I want to select stable HEK with Geneticin in order to express a membrane receptor and run functional studies (overexpression is not important). I read that HEK293Ts are not the best cells for this purpose. Any comments?
HEK293 are abbreviated as 293 and similarly HEK293T cells are termed 293T cells.
293T are 293 cells but were immortalised with the large T antigen and have a Neomycin resistance. Hence, Geneticin (=G418) does not work as a selection marker in 293T cells, as they are already resistant against this. However, Geneticin still owrks in 293 cells. In our lab we have both cell types and currently I am doing a stable transfection into 293 cells with G418 selection.
There also 293TN cells which are usually used as viral packaging cells.
Hopefully this helped a bit. If you have further questions, just ask.
If you really want to use 293T itself, U can co-transfect a puromycin resistant plasmid and select for puromycin (1-2µg/mL). The target to puro plasmid ratio should be atleast 7:1. In 8/10 cases I got desired clones with pBABE-puro co-transfection.
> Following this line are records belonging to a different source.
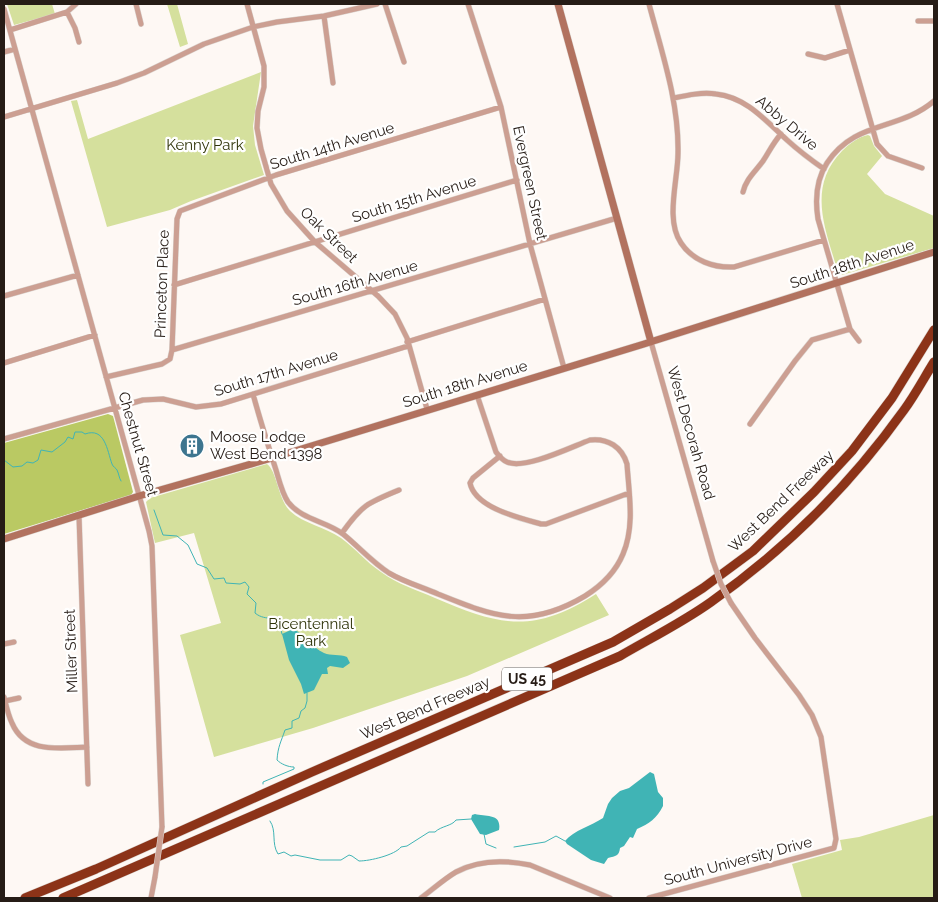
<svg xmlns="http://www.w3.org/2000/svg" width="938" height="902" font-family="Raleway,sans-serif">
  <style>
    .green { fill: #d5e09d }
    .forest { fill: #bac963 }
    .water { fill: #40b4b5 }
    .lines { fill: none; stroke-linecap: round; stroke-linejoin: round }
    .stream { stroke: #40b4b5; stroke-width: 1 }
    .street-casing { stroke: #dbd5d0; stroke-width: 6 }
    .secondary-casing { stroke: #dbd5d0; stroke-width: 8 }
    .highway-casing { stroke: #dbd5d0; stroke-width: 10 }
    .street { stroke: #cc9f92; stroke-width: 5 }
    .secondary { stroke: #b2725f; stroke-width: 7 }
    .highway { stroke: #8c3318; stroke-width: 9 }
    .street-bridge-casing { stroke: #dbd5d0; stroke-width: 6; stroke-linecap: butt }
    .street-bridge { stroke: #cc9f92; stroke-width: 5 }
    .labels { text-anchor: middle; stroke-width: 4.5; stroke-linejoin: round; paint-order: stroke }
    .shield { fill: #fff; stroke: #67605c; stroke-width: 1 }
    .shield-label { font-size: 14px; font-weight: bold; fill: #261c16 }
    .street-label { font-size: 15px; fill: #261c16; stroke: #fff }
    .park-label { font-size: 15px; fill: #2f3409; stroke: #fff }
    .poi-label { font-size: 15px; fill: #261c16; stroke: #fff; text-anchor: start }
  </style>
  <rect width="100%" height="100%" fill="#fef8f4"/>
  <path class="green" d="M7,4H52L55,14L14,25Z
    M167,4H177L188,44L180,47Z
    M261,72L253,126L255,145L264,175L191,201L170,210L107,227L71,101L77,100L88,139Z
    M868,135L870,136L874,146L882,156L867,174L885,194L934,216V248L842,275L839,273L837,269C825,228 807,187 842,151C849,144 858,137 868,135Z
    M267,464C277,471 278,499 290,511C304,524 325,527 341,538C355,548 366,562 381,572C397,584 417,590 435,598C500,626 534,634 596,594L609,615L467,676L313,728L214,757L180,635L221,623L194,533L155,543L146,502L150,498Z
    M934,815V898H802L792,864L842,850L840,840L859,837Z"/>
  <path class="forest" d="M108,414L113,416L132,488L133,492L131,495L4,534V443Z"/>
  <path class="water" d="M293,629C305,634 311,647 324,653C331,656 340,654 347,657L350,663L343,668L330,666L327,668L328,674H322L314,690L304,694L301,684L289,660L282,634Z
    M650,772L654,774L658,792L663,798V806C657,818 649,824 637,829L633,838L630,837L624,846L620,848C619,856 616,856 608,858L604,864L591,860L567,844L565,841C574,830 591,826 603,818L608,804L612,798L620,791L629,788Z
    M475,814C486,817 502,813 499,830L486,835L480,834L471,819L472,815Z"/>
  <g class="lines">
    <path class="stream" d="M4,460L13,467L22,466L27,462L33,463L38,460L41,450L52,452L65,442L68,437L73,439L75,432H82L85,434C105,427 107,450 112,464C113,467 116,468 117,470C119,474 119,478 121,481
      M154,510L163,535L177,536L188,545L197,564L207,568L214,579L224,578L226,583L240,584L245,582L249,587L247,594L256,603L255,613C267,623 277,611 282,634
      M263,784V782L294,769V767C288,767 281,764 277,760C278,746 281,742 285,730L292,728V721L299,718L301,711L305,708L307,701V693
      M270,821C277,831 271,843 278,854L284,852L291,856L295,855L320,860H341L349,855L352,856L359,861C370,861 395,855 401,847L407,846L429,832H435C441,826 452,826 456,820L471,819
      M484,834L486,844L496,848
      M514,847L545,842L556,836L565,841"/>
    <defs>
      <path id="street" d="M136,4L141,24
        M247,4L264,66V87L258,111L257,128L261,149L271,184L287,211L315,242L378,296L395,314L407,338L427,409
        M385,4L404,62
        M468,4L501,107L530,244L564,368
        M649,4C662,53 679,102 678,153C678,180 665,220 681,243C693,261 714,268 734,267L824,240
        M837,4L877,144L888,156L922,168
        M4,9L149,531L152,546L162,827
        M67,12L75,28L79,42
        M324,16L333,83
        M918,21H934
        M10,30L67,12L76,4
        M4,52L15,49
        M808,54L825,58L850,50
        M674,98C688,95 702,92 716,94C746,97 766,121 787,140C798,150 811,160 824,169
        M4,117L117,83L144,73L204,44L253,27L277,22L324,16L377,4
        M743,192C746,179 755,172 763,161C769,152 773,143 781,134
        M174,285L517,180
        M4,296L78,275
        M859,341L850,329L818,219C815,200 816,180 827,163C855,120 899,131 934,101
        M407,342L545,299
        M651,342L713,561
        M172,350L617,218
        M4,363L95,335
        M106,377L162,364L170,359L172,350L177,219L180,211L276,175L501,107
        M253,394C260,420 268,445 276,470C279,480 282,493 288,502C302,520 326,521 343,534C359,547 372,562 389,573C404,582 422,587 438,594C495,617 528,630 585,596C601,586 616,571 623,554C635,526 629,494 627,464C622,447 608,438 590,440C571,447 525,470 507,462C502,460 499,456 496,452L477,395
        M750,424L795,361L812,340L850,329
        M4,439L143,400L163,399L196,407L221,404L408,346
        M500,456L473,478L470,483C475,508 520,518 541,524H546L629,493
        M79,516L88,784
        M342,533C362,505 367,503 399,490
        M4,644L14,642
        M4,697C6,705 8,715 12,723C25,754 59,748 87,747
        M5,701L19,698
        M151,898L155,877
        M421,898C432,890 444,879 456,872C478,860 506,860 530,865L610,898
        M649,898L834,848L836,839L821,737L812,715L799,695L755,638L731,603"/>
      <path id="secondary" d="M558,4L651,342
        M4,539L139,496L272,458L644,344L934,252"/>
      <path id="highway" d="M25,898L96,869L312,772L613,642L670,609L703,588L753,551L814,492L852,451L892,398L934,330
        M63,898L620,656C651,638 683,622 711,602C786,549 851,484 904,410C915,395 924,378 934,362"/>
    </defs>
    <use href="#street" class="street-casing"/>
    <use href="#secondary" class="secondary-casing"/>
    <use href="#highway" class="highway-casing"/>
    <use href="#street" class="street"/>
    <use href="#secondary" class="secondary"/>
    <use href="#highway" class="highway"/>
    <defs>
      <path id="street-bridge" d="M713,561L721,584L731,603
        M155,877L162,827"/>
    </defs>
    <use href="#street-bridge" class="street-bridge-casing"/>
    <use href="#street-bridge" class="street-bridge"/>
  </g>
  <defs>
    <symbol id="building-disc" viewBox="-11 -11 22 22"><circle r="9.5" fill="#3d758f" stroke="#fff"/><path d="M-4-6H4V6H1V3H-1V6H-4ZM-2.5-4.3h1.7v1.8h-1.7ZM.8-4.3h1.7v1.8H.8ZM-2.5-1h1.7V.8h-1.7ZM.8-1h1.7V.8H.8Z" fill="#fff"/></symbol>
  </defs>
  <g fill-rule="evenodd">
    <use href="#building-disc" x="178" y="432" width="28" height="28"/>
  </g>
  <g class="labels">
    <rect class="shield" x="502" y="667.5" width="50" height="23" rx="4"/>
    <g class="shield-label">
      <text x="527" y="684">US 45</text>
    </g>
    <g class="street-label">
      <text transform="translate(787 123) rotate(40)" y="5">Abby Drive</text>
      <text transform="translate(332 146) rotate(-17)" y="5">South 14th Avenue</text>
      <text transform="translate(530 183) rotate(78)" y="5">Evergreen Street</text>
      <text transform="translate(414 199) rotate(-17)" y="5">South 15th Avenue</text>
      <text transform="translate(329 235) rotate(44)" y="5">Oak Street</text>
      <text transform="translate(852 264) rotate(-18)" y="5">South 18th Avenue</text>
      <text transform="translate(355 283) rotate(-16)" y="5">South 16th Avenue</text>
      <text transform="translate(162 284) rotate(-88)" y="5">Princeton Place</text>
      <text transform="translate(276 373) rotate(-17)" y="5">South 17th Avenue</text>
      <text transform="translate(465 384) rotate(-17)" y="5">South 18th Avenue</text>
      <text transform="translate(691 433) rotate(74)" y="5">West Decorah Road</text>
      <text transform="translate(138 444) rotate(74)" y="5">Chestnut Street</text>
      <text transform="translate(781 501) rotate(-44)" y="5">West Bend Freeway</text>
      <text transform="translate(71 651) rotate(-92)" y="5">Miller Street</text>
      <text transform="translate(425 708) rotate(-23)" y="5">West Bend Freeway</text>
      <text transform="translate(738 861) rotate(-15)" y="5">South University Drive</text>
    </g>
    <g class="park-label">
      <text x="205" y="150">Kenny Park</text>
      <text x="311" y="629">Bicentennial<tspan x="311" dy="17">Park</tspan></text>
    </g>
    <g class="poi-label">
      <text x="210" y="442">Moose Lodge<tspan x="210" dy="17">West Bend 1398</tspan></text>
    </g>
  </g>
  <rect width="938" height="902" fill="none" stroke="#261c16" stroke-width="10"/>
</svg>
If u have your protein fluorescent tagged, its even easier, because u can pick clones in between selection. Obviously u will have some only puro clones, which is minimized by the reduced amount of puro-plasmid.
I have also tried to use extra ordinary high amounts of G418, but is not so efficient .
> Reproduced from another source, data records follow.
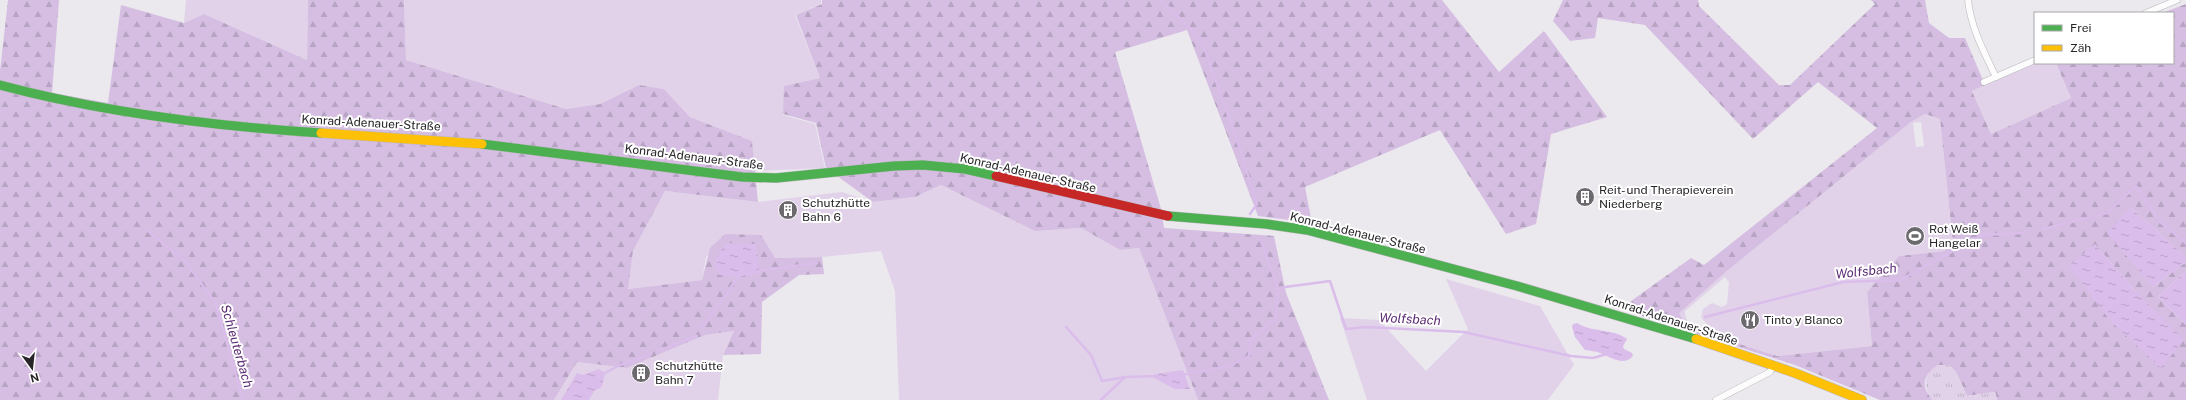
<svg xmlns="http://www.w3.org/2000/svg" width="2186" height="400" font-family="'Public Sans',sans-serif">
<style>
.grass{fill:#e1d2ea;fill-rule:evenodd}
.forest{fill:url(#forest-firs);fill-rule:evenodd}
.park{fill:url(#park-tufts)}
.water{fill:url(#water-ripples)}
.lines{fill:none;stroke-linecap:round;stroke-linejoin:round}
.stream{stroke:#dabdea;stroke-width:2.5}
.street-casing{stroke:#b8b6ba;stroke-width:7}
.fast-casing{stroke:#b8b6ba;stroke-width:10}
.slow-casing{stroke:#b8b6ba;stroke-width:10}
.jam-casing{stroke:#b8b6ba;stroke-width:10}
.street{stroke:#fcfcfc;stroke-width:6}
.fast{stroke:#4caf50;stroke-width:9}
.slow{stroke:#ffc107;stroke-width:9}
.jam{stroke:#c62828;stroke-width:9}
.labels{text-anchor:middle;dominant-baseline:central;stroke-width:4;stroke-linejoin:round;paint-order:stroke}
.street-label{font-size:12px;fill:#282529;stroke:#fff}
.poi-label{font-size:12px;fill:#282529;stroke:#fff;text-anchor:start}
.water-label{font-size:13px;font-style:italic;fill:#5d2c74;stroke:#fff}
</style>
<defs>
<pattern id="forest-firs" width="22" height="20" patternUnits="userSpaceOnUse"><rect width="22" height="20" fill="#d5bee2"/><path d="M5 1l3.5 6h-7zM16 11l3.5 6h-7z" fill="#b7a3c2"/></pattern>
<pattern id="park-tufts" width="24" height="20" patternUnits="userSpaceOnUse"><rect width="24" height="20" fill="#e1d2ea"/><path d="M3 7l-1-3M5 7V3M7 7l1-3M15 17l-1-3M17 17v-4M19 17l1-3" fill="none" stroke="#c1b4c9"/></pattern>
<pattern id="water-ripples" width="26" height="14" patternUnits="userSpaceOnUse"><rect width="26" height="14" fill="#dabdea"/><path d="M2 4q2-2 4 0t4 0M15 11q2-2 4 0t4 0" fill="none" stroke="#bba2c9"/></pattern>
</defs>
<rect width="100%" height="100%" fill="#ebe8ee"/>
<g class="grass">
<path d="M186,0h122l-1,60 -103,-46 -20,9z"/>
<path d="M404,0h417v4l-26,11 25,63 -35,8 -2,29 32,9 10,44 -71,3 -2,-30 -62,-24 -26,-28 -25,-4 -39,19 -34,5 -160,-49z"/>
<path d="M2035,63h21l15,35 -80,36 -19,-43z"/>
<path d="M1925,114l15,5 13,126 -9,6 -45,5 -32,36 5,54 -95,10 -91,-29 -8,-14 49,-42 184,-149zM1921,122l3,24 -8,1 -3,-24zM1725,277l4,5 -2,22 -5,3 -10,-4 -9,6 -2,9 12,12 -2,3c-11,-4 -27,-7 -26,-22z"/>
<path d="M941,185l94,46 46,-3 39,22 19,-2 59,152h-299l-4,-109 -14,-40 -59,6 -47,1 -50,-24 -19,23 -4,23 -75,9 6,-38 32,-60 93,11 84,-10 31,10 42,-5z"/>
<path d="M1446,279l94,27 34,59 -26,35h-181l-27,-82 39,2 47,51 42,-42z"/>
<path d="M734,331l-11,24 -5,45h-164l23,-38 50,6 78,-33z"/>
</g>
<g class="forest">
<path d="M8,0h51l-7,93 56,10 13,-98 63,18 20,-9 103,46 1,-60h96l2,60 160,49 34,-5 39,-19 25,4 26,28 62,24 6,61 -93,-11 -32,60 -5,38 74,-9 8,-32 15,-14 36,1 14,23 47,-1 2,17 -25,1 -37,27 -1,52 -38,1 11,-24 -29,4 -78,33 -50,-6 -23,38h-554v-329z"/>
<path d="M822,0h620l57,72 45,-41 63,86 -56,17 -15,90 -30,10 -66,-104 -135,57 7,36 -54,-7 -71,-186 -72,22 46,157 3,19 110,8 12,57 43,107h-131l-59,-152 -19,2 -39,-22 -46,3 -94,-46 -26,12 -42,5 -47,-34 -10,-45 -33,-9 1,-28 36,-8 -24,-63 26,-11z"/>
<path d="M1563,0h135l1,6 80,79h11l85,-81 -4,-4h54l4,23 20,15h16l20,47 -13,6 19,43 80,-36 -15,-35h117v-50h-11l24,-9v253l-56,-50 23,80 33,-25v9l-28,26 28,28v75h-189l-2,-8 -28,4 -11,-24 -7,-7c-23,0 -33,21 -15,35h-54l-85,-35 -175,-56 71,-51 13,7 173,-137 -59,-46 -65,57 -108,-114 -47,-7 -3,20 -25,3 -17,-20zM1925,114l15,5 13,125 -9,7 -45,5 -32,36 5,54 -95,10 -91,-29 -7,-14 48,-42 184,-149zM2095,244l40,47 26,77z"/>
</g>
<path class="park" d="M1938,365h11l7,7 11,24 28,-4 2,8h-65c-9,-14 -9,-27 6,-35z"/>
<g class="water">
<path d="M2130,207l56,50v5l-33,25 -46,-54z"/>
<path d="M727,243l29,1 4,30 -22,3 -19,-2 -5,-10 5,-13z"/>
<path d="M2095,244l40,47 49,49 -23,28 -50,-46 -42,-56z"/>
<path d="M2186,271v54l-28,-28z"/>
<path d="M1577,323c16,10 35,5 50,16l-4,7 1,3 8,4 1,3c-9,11 -23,1 -33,-3 -4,-2 -10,-2 -15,-3l-10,-13 -3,-10 1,-3z"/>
<path d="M599,369l6,4 -3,14 -8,4 -5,9h-28l16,-27 6,2z"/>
<path d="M1183,370l7,19h-15l-21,-11 1,-4z"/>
</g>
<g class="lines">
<g class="stream">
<path d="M1161,0l40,39 38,107 18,58 -7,10"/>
<path d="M2043,229l64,-16 29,-27 24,36 26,21"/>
<path d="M148,231l37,30 31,43 26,93"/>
<path d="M1260,238l18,50 52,-7 16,48 20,-2 98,5 107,24 22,2 14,-4"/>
<path d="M757,271l60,-8"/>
<path d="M1705,317l138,-35 57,-2 82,-45 41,-2"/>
<path d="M1066,327l25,28 11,26 23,-4 32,-1"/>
<path d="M702,328l36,-51 2,-1"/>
<path d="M658,351l39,-15"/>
<path d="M605,373l15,-8 31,-11"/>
<path d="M1182,375l47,-9 20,-10 1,-16 26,-22 2,-30"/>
<path d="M1101,400l24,-23"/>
</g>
<defs>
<g id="street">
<path d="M1968,0c3,28 16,52 28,77"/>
<path d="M2146,13l31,-13"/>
<path d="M1984,82l51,-22"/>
<path d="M1716,400l54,-28 3,-6"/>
</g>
<g id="fast">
<path d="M0,85c105,28 213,41 321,48"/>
<path d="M482,144l260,33 34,1 118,-12 29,-1 42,4 31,7"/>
<path d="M1168,216l98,8 41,6 210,56 179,53"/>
</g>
<g id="slow">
<path d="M321,133l161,11"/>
<path d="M1696,339l99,34 67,27"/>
</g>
<path id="jam" d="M996,176l172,40"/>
</defs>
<use href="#street" class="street-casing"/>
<use href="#fast" class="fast-casing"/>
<use href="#slow" class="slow-casing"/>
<use href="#jam" class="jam-casing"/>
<use href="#street" class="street"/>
<use href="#fast" class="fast"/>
<use href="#slow" class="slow"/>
<use href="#jam" class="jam"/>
</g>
<defs>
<symbol id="building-disc" viewBox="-11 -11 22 22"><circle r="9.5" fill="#6c696e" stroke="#fff"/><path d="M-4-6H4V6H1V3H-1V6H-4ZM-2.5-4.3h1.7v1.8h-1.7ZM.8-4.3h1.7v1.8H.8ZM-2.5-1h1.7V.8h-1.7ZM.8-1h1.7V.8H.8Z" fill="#fff"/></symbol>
<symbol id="stadium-disc" viewBox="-11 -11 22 22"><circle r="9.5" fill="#6c696e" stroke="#fff"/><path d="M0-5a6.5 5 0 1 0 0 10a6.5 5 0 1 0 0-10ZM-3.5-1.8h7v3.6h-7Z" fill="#fff"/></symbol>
<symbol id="restaurant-disc" viewBox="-11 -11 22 22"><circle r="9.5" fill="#6c696e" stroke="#fff"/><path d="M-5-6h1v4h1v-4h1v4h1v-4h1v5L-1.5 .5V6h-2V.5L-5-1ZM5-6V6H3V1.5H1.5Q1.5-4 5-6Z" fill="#fff"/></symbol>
</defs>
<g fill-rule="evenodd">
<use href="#building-disc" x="1574" y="186" width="22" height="22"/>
<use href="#building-disc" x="777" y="199" width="22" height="22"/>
<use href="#stadium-disc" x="1904" y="225" width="22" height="22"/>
<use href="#restaurant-disc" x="1739" y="309" width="22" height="22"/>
<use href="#building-disc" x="630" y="362" width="22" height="22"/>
</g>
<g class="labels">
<g class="street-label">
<text transform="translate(371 123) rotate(3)">Konrad-Adenauer-Straße</text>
<text transform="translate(694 157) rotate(7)">Konrad-Adenauer-Straße</text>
<text transform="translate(1028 173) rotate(13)">Konrad-Adenauer-Straße</text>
<text transform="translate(1358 233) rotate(14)">Konrad-Adenauer-Straße</text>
<text transform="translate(1671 320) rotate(18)">Konrad-Adenauer-Straße</text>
</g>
<g class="poi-label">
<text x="1599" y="190">Reit- und Therapieverein<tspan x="1599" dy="14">Niederberg</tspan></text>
<text x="802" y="203">Schutzhütte<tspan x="802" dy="14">Bahn 6</tspan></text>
<text x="1929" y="229">Rot Weiß<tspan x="1929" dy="14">Hangelar</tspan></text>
<text x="1764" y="320">Tinto y Blanco</text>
<text x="655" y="366">Schutzhütte<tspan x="655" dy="14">Bahn 7</tspan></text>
</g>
<g class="water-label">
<text transform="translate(1866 271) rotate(-6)">Wolfsbach</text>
<text transform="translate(1410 319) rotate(3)">Wolfsbach</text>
<text transform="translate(237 346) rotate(74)">Schleuterbach</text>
</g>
</g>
<rect x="2034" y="12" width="140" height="52" fill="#ffffff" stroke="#a9a8a9"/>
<rect x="2042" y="25" width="20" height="6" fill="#4caf50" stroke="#a9a8a9"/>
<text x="2070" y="32" font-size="12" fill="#282529">Frei</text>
<rect x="2042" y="45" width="20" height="6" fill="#ffc107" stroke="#a9a8a9"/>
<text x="2070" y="52" font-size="12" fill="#282529">Zäh</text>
<g transform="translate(32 368) rotate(165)" stroke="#ffffff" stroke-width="3" paint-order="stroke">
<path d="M0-3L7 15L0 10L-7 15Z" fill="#282529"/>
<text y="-6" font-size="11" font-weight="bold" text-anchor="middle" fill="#282529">N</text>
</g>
</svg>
As explained by Alexander 293T cell line, although easier to handle than 293 cell line, is not suitable for selection with geneticin (G418). Therefore, 293cells are better if your gene of interest i cloned on plasmid carrying resistance to geneticin.
If you would like to use the 293T cell line then you should either re-clone your gene of interest in another plasmid carrying resistance gene to hygromycin or puromycin, which I recommend, or as suggested by Manoj co-transfect a plasmid carrying resistance gene to puromycin or hygromycin.
However, the later method has two disadvantages. First you might end up with cell lines harboring the plasmid with resistance marker but not the plasmid encoding your gene. Second the cells will not have a selection pressure to keep your plasmid and even they will express your gene of interest at the beginning they will loss it after few rounds of selection. So cloning the gene of interest on the same plasmid encoding the resistance marker is better.
I would suggest also that you determine the lethal dose of the antibiotic on the cell line alone by testing different concentrations of the antibiotic on the cell line without the resistance plasmid. This will allow you then to directly apply the antibiotic concentration that kills the untransfected cells but not the one carrying the resistance gene.
Actually this is a well known information about 293T cells because it was generated by transfecting a plasmid expressing the SV40 large-T antigen into HEK293 cells under neomycin selection. The cells were originaly called 293tsA1609neo. As you see the neo at the end of the name indicates the selection marker. However, you can test your cells by exposing the untransfected 293T cells to different concentrations of G418 and check for their survival.
Can't make G418 stables in 293T cells. I've made hygromycin and puromycin stables in them though. Learned they were G418 resistant the hard way, a long time ago.
I am working with HEK293T/17 cells now. According to your information, I think I can not use pcDNA3.1 as transfect vector because it is selected by geneticin (G418). I will try a new cell line. Maybe SH-SY5Y
You cannot use pcDNA3.1-neo, but could use pcDNA3.1-zeo. Same vector, except that the selectable marker is zeocin, rather than G418. I have made stable cells lines in 293T cells using the pcDNA3.1-zeo vector and selecting with zeocin.
I would like to advise you to always think about which cell line and which vector you want to use before transfection. Try to find out how the cell line is made and which restistant genes are already present. I sometimes get the complaint that G418 is not working on HEK293T cells, but this is normal as by immortalizing HEK293 cells into HEK293T a neomycin resistant gene came in. To solve this problem you can do 2 things:
1) if your vector is already cloned and you have to use G418 for selection, but you have several cell line options, search for another cell line without a neomycin resistance gene to put your vector in.
2) if you really want to transfect HEK293T cells, then you have to clone your gene of interest in another vector containing another resistance gene than neomycin.
Based on the protocols, G418 sulfate (purchased from GIBCO) is normally used at a concentration of 400 μg/ml for selection and 200 μg/ml for maintenance. If you have time, better to make a killing curve for that to get the right concentration. The 293T cells, that we are working, are already transfected and interestingly we could pick up the co-transfected 293T cells in 150 μg/ml. Look at the attached file.
I've made 4 stable cell lines in the last month, in HEK-293's, selecting for stable neomycin-resistant clones. I used G418 at [500 ug/mL]. Worked beutifully!